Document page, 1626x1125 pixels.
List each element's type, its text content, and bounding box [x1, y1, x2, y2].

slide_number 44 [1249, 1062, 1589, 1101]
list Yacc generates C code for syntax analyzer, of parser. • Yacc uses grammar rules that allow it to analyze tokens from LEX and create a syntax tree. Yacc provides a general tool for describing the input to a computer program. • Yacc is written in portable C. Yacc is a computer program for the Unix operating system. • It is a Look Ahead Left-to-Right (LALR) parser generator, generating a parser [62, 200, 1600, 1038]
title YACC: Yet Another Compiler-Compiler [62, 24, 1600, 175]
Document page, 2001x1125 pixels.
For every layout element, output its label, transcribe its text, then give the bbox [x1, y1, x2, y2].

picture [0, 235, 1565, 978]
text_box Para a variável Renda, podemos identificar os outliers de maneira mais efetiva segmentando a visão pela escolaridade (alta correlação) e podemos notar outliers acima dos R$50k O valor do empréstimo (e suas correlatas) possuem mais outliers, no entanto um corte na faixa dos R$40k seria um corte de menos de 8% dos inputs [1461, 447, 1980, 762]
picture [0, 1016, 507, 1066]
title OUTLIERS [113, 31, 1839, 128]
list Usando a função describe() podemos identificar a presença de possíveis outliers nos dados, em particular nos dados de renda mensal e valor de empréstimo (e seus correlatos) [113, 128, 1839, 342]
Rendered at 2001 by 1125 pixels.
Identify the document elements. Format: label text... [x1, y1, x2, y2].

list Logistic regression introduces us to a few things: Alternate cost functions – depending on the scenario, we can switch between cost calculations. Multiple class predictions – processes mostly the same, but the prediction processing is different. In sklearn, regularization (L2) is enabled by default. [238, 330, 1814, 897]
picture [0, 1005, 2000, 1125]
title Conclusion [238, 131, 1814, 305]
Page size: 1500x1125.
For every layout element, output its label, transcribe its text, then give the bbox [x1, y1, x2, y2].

──────────

Work task »
The whole listing above is to be copied exactly.

Result »
Document page, 1626x1125 pixels.
List each element's type, its text content, and bounding box [x1, y1, x2, y2].

slide_number 44 [1249, 1062, 1589, 1101]
list Yacc generates C code for syntax analyzer, of parser. • Yacc uses grammar rules that allow it to analyze tokens from LEX and create a syntax tree. Yacc provides a general tool for describing the input to a computer program. • Yacc is written in portable C. Yacc is a computer program for the Unix operating system. • It is a Look Ahead Left-to-Right (LALR) parser generator, generating a parser [62, 200, 1600, 1038]
title YACC: Yet Another Compiler-Compiler [62, 24, 1600, 175]
Document page, 2001x1125 pixels.
For every layout element, output its label, transcribe its text, then give the bbox [x1, y1, x2, y2].

picture [0, 235, 1565, 978]
text_box Para a variável Renda, podemos identificar os outliers de maneira mais efetiva segmentando a visão pela escolaridade (alta correlação) e podemos notar outliers acima dos R$50k O valor do empréstimo (e suas correlatas) possuem mais outliers, no entanto um corte na faixa dos R$40k seria um corte de menos de 8% dos inputs [1461, 447, 1980, 762]
picture [0, 1016, 507, 1066]
title OUTLIERS [113, 31, 1839, 128]
list Usando a função describe() podemos identificar a presença de possíveis outliers nos dados, em particular nos dados de renda mensal e valor de empréstimo (e seus correlatos) [113, 128, 1839, 342]
Rendered at 2001 by 1125 pixels.
Identify the document elements. Format: label text... [x1, y1, x2, y2].

list Logistic regression introduces us to a few things: Alternate cost functions – depending on the scenario, we can switch between cost calculations. Multiple class predictions – processes mostly the same, but the prediction processing is different. In sklearn, regularization (L2) is enabled by default. [238, 330, 1814, 897]
picture [0, 1005, 2000, 1125]
title Conclusion [238, 131, 1814, 305]
Page size: 1500x1125.
For every layout element, output its label, transcribe its text, then give the bbox [x1, y1, x2, y2].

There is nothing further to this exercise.